Scott Elliff has been growing two-plus acres of Norton for six years on his DuCard Vineyards in Madison. He sells much of the fruit to Rappahannock Cellars, and has just begun a boutique bottling under his own DuCard label.
“I’ve been delighted with it, with how well it grows,” he said.
“I consider it to be the lowest-risk variety. Even if it didn’t make as good a wine, it deserves a place in a diversified vineyard.”
So what kind of a wine does it make? A big one, for starters. The mammoth mouth feel and hugely extracted fruit of Norton rivals that of the biggest California cabernets or zinfandels. Its nose shows earth and spice in abundance.
On the palette, Norton is perfectly distinct. Even 5 percent blended into another varietal will show up on the palate. It shows huge black fruit flavors and high acid that stands up to the richest, fattiest meals. Yes, there can be a hint of grapey-ness not evident in the Old World varietals, but surprisingly to some who have been scared off by native American varietals like Concord, Norton exhibits none of the “foxy” character that mars those grapes. (Foxy is a wine snob’s term for an unpleasant aroma of jammy sweetness and a pronounced animal-fur quality.)
With age in the bottle, Nortons tend to turn from plummy black to red in color. They lose some of their pronounced fruit, yielding to an aged Bordeaux character.
Not that the grape isn’t without its demands. It needs a lot of sunlight in the fruit zone, something normally solved by double trellising the vines. Its high acid levels also present some challenges in fermentation and barrel aging.
Jennifer McCloud, proprietor of Chrysalis Vineyards in Middleburg, notes that it “takes longer to get started with the grape; when you take cuttings, it doesn’t develop” as well as other varietals. And it takes that much longer for new vines to produce bottle-quality fruit.

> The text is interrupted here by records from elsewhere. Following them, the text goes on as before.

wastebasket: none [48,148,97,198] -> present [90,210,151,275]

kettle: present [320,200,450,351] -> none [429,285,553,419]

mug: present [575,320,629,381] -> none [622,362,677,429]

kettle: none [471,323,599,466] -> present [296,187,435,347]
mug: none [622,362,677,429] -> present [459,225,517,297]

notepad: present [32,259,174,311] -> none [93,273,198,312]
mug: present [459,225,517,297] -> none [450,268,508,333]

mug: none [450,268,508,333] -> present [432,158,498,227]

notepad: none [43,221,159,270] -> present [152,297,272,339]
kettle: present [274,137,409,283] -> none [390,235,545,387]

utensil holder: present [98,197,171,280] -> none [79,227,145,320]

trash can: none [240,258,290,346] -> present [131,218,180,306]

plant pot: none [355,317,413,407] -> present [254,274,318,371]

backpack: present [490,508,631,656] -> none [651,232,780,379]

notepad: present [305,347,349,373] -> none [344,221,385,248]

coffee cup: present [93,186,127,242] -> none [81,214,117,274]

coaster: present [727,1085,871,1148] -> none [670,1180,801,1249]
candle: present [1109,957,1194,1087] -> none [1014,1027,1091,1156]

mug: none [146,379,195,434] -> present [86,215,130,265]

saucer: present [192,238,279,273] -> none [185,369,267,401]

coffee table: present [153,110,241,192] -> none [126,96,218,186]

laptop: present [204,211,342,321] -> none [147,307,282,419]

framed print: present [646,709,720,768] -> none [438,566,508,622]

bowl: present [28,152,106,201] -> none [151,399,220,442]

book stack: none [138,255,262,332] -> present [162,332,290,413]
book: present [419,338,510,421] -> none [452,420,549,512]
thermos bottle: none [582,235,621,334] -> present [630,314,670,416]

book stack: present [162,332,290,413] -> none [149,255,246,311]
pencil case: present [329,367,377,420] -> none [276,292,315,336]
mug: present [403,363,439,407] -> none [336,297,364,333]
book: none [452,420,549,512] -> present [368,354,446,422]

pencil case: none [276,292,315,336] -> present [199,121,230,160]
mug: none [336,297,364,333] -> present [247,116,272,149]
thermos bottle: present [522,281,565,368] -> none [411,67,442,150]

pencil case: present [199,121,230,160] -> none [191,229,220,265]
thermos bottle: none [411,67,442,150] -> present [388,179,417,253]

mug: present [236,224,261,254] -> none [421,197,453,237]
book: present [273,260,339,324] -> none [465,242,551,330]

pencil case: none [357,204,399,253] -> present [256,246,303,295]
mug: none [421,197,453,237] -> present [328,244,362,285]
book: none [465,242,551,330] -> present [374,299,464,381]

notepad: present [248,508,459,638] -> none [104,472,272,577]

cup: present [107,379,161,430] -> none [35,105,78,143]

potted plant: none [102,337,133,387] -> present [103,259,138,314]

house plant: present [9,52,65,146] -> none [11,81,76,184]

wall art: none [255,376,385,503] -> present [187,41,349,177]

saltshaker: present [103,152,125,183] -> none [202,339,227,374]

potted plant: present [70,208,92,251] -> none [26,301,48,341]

This, McCloud speculates, may be one reason why growers were slow to return to Norton after Prohibition. Most experts agree that shortly after 1916 (which is when the Commonwealth outlawed alcohol, four years before the 18th Amendment, with some towns and cities going dry as much as 10 years earlier) the grape died in Virginia. It may have died altogether had it not been for some enterprising Missourians in the previous century.